**The task:** Within the records below, find each line with the word "down" and copy it out.

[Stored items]
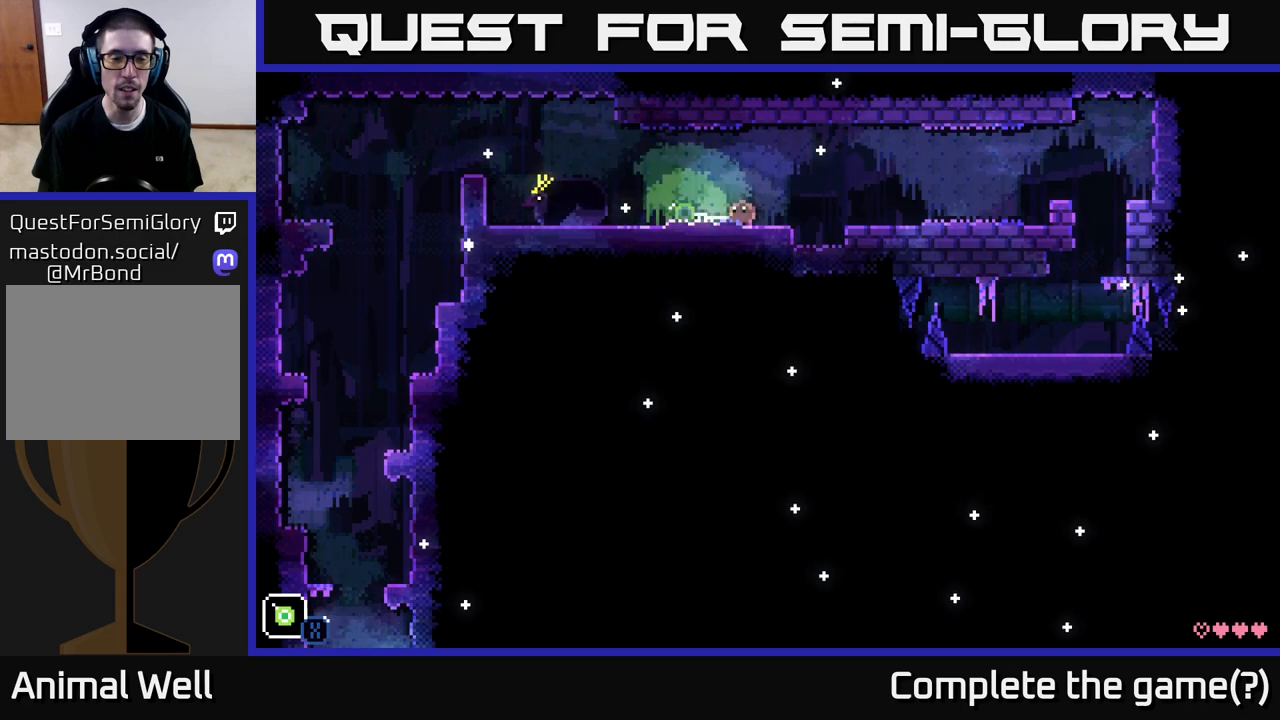
{"buttons": ["A"], "left_stick": "right", "right_stick": "center", "events": [[167, "X", "up"], [217, "left_stick", "right"], [500, "A", "down"]]}
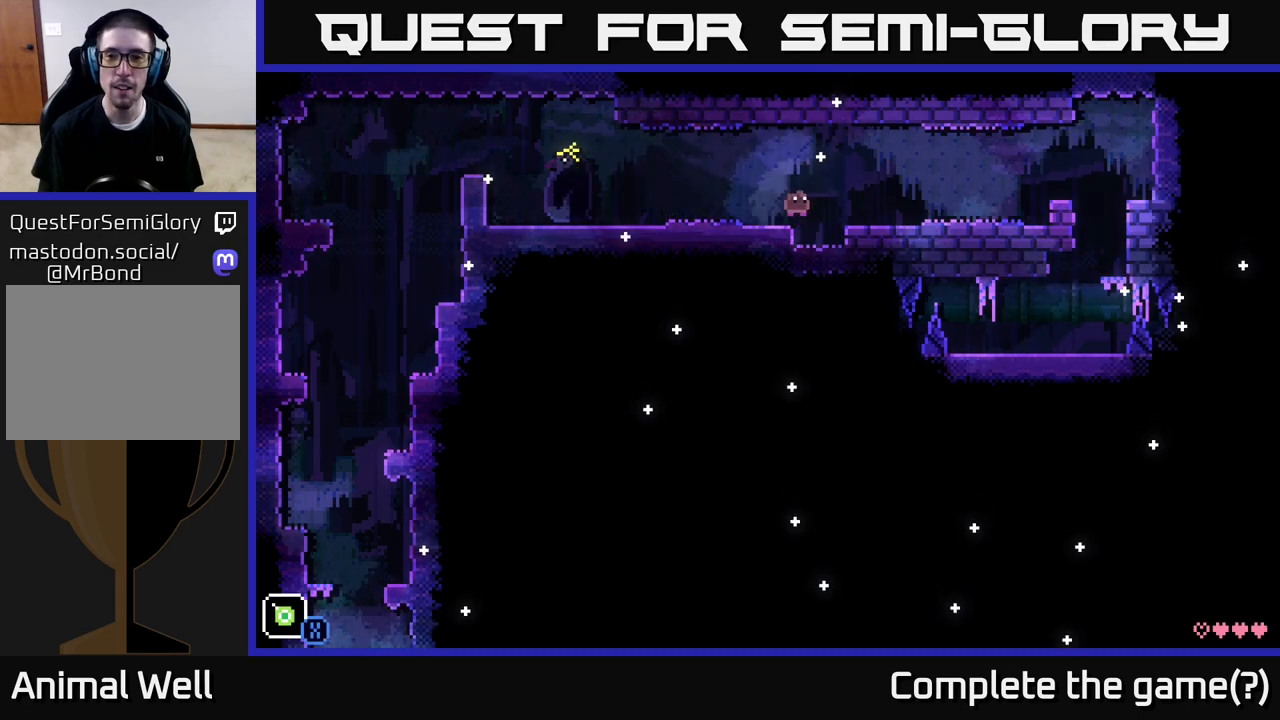
{"buttons": [], "left_stick": "right", "right_stick": "center", "events": [[167, "A", "up"]]}
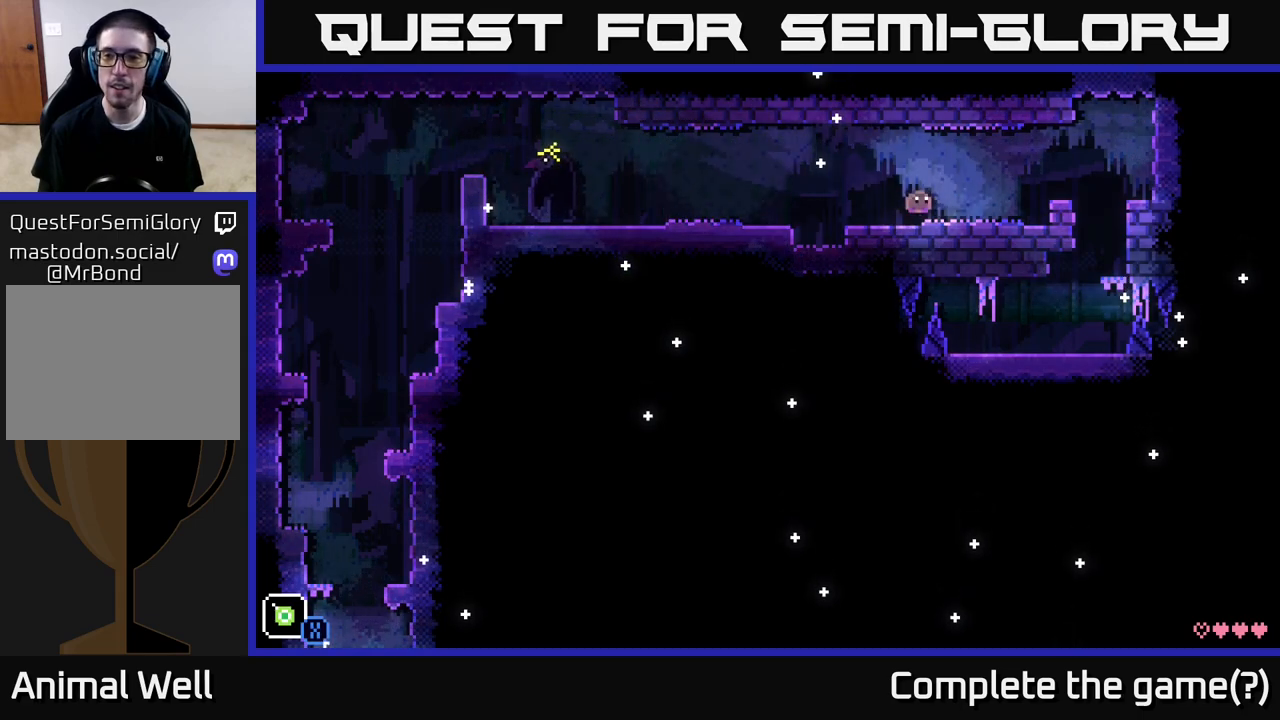
{"buttons": [], "left_stick": "right", "right_stick": "center", "events": [[217, "A", "down"], [317, "A", "up"]]}
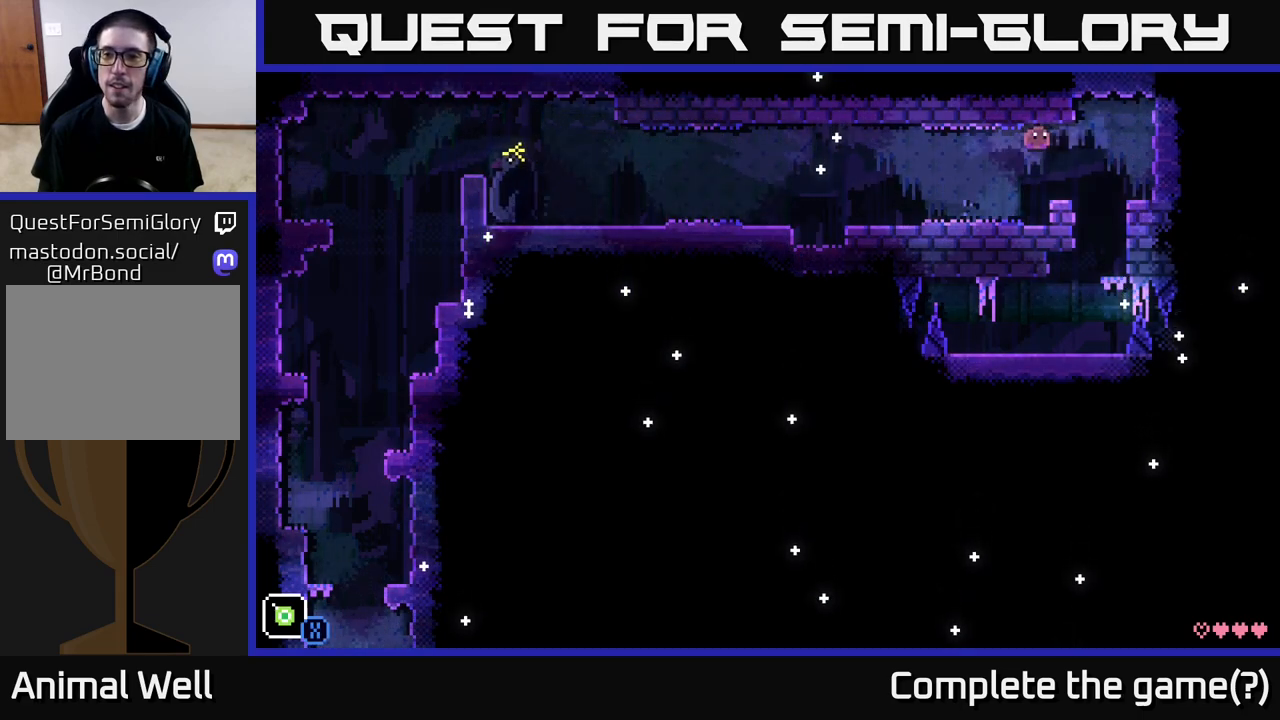
{"buttons": [], "left_stick": "right", "right_stick": "center", "events": [[217, "left_stick", "up-right"], [333, "left_stick", "right"]]}
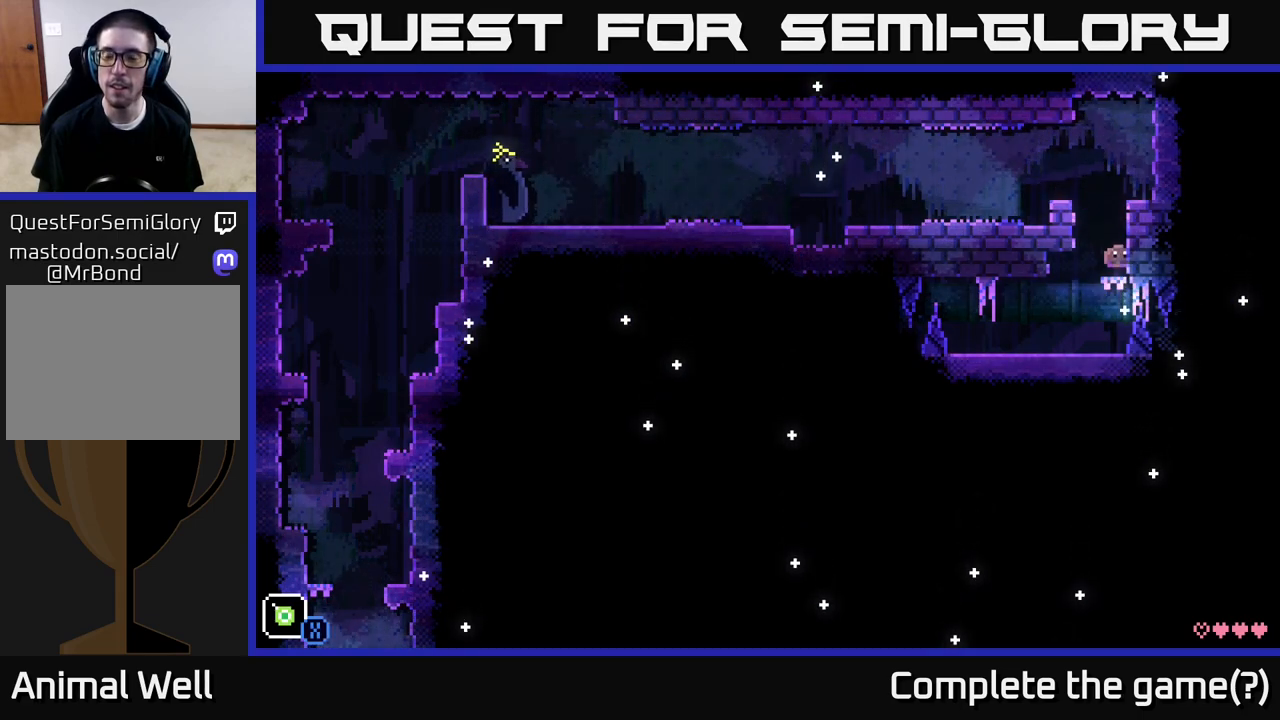
{"buttons": [], "left_stick": "right", "right_stick": "center", "events": [[50, "left_stick", "center"], [167, "A", "down"], [217, "left_stick", "right"], [400, "A", "up"]]}
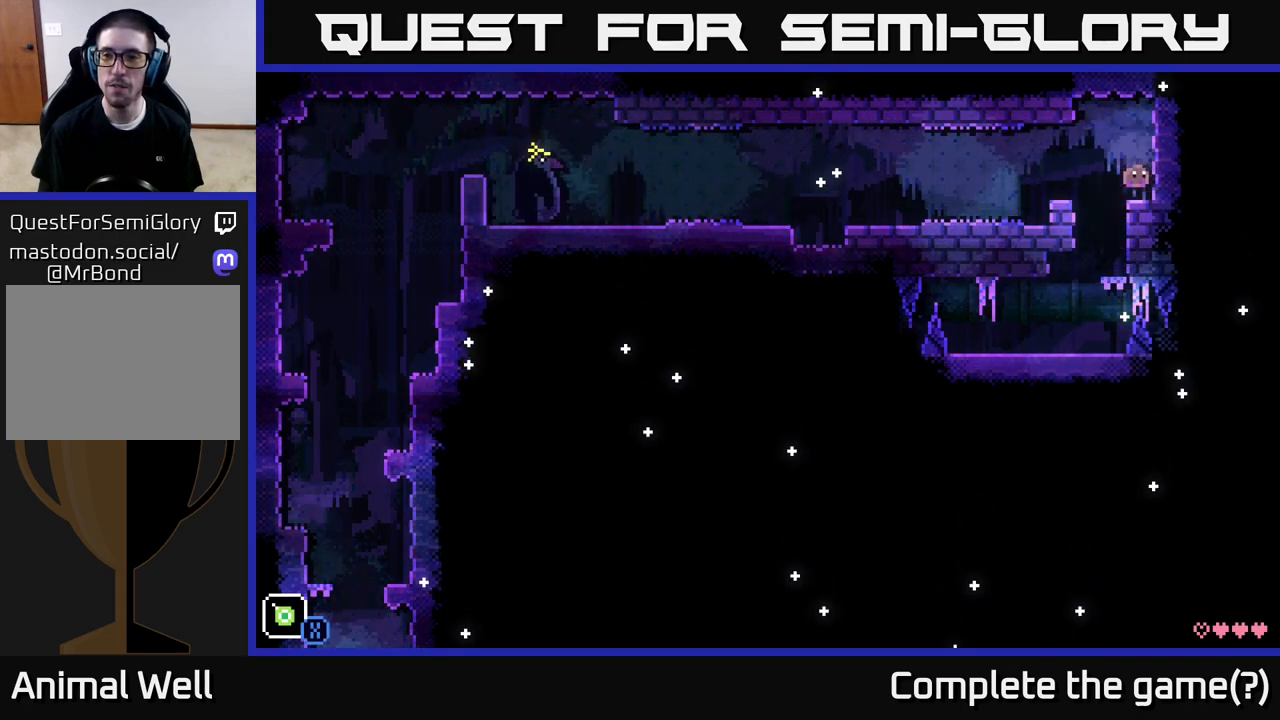
{"buttons": [], "left_stick": "left", "right_stick": "center", "events": [[167, "A", "down"], [317, "left_stick", "center"], [383, "left_stick", "left"], [500, "A", "up"]]}
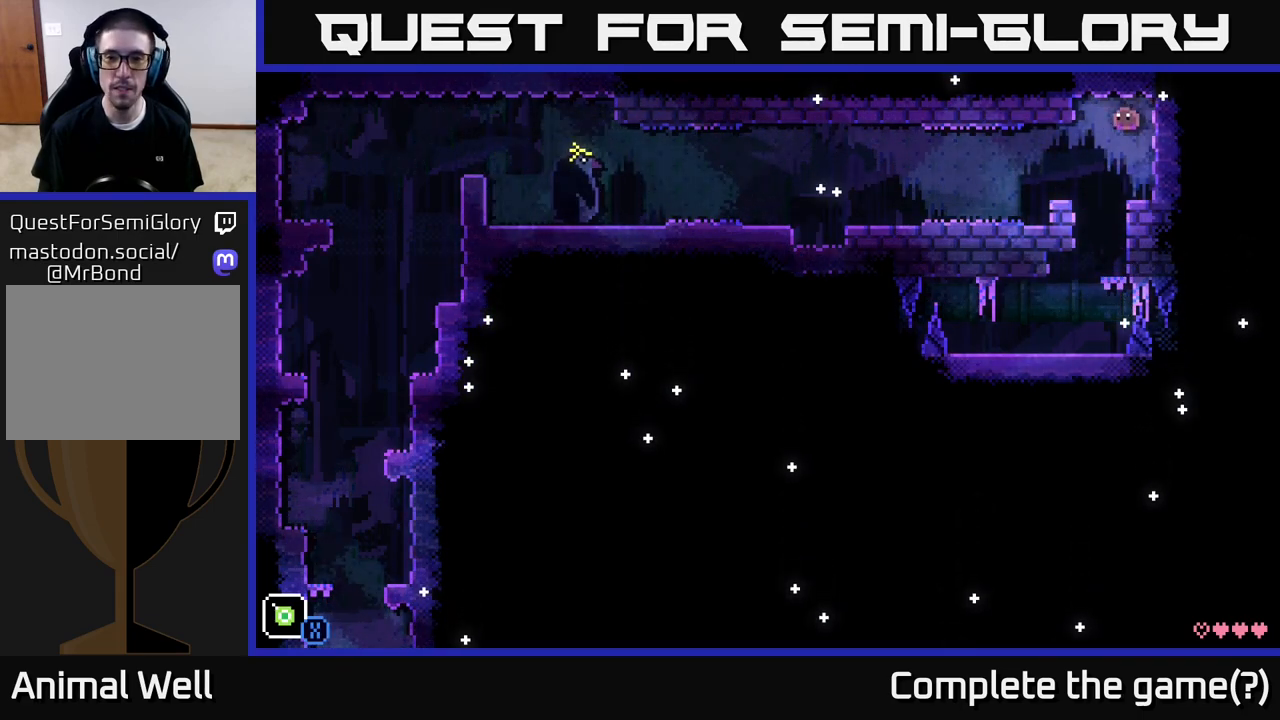
{"buttons": [], "left_stick": "left", "right_stick": "center", "events": [[150, "left_stick", "center"], [467, "left_stick", "left"]]}
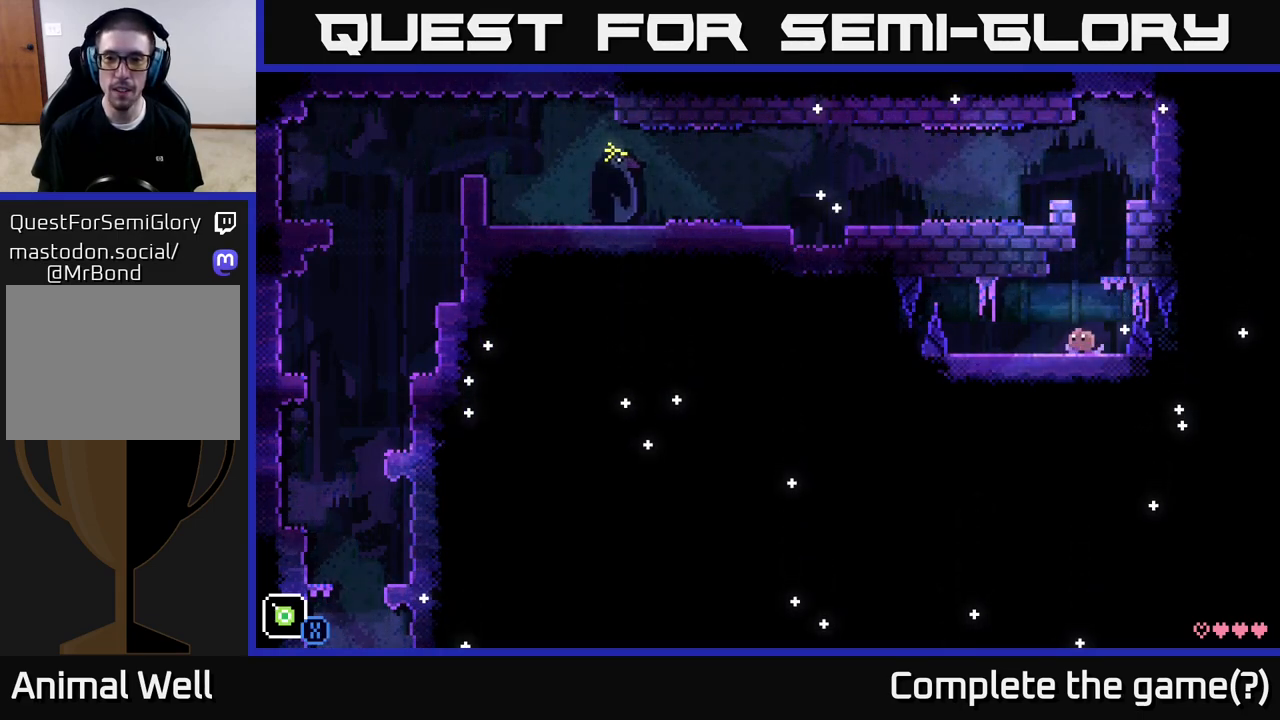
{"buttons": [], "left_stick": "center", "right_stick": "center", "events": [[117, "A", "down"], [133, "left_stick", "center"], [167, "X", "down"], [200, "A", "up"], [267, "X", "up"]]}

**Task answer:**
{"buttons": ["A"], "left_stick": "right", "right_stick": "center", "events": [[167, "X", "up"], [217, "left_stick", "right"], [500, "A", "down"]]}
{"buttons": [], "left_stick": "right", "right_stick": "center", "events": [[217, "A", "down"], [317, "A", "up"]]}
{"buttons": [], "left_stick": "right", "right_stick": "center", "events": [[50, "left_stick", "center"], [167, "A", "down"], [217, "left_stick", "right"], [400, "A", "up"]]}
{"buttons": [], "left_stick": "left", "right_stick": "center", "events": [[167, "A", "down"], [317, "left_stick", "center"], [383, "left_stick", "left"], [500, "A", "up"]]}
{"buttons": [], "left_stick": "center", "right_stick": "center", "events": [[117, "A", "down"], [133, "left_stick", "center"], [167, "X", "down"], [200, "A", "up"], [267, "X", "up"]]}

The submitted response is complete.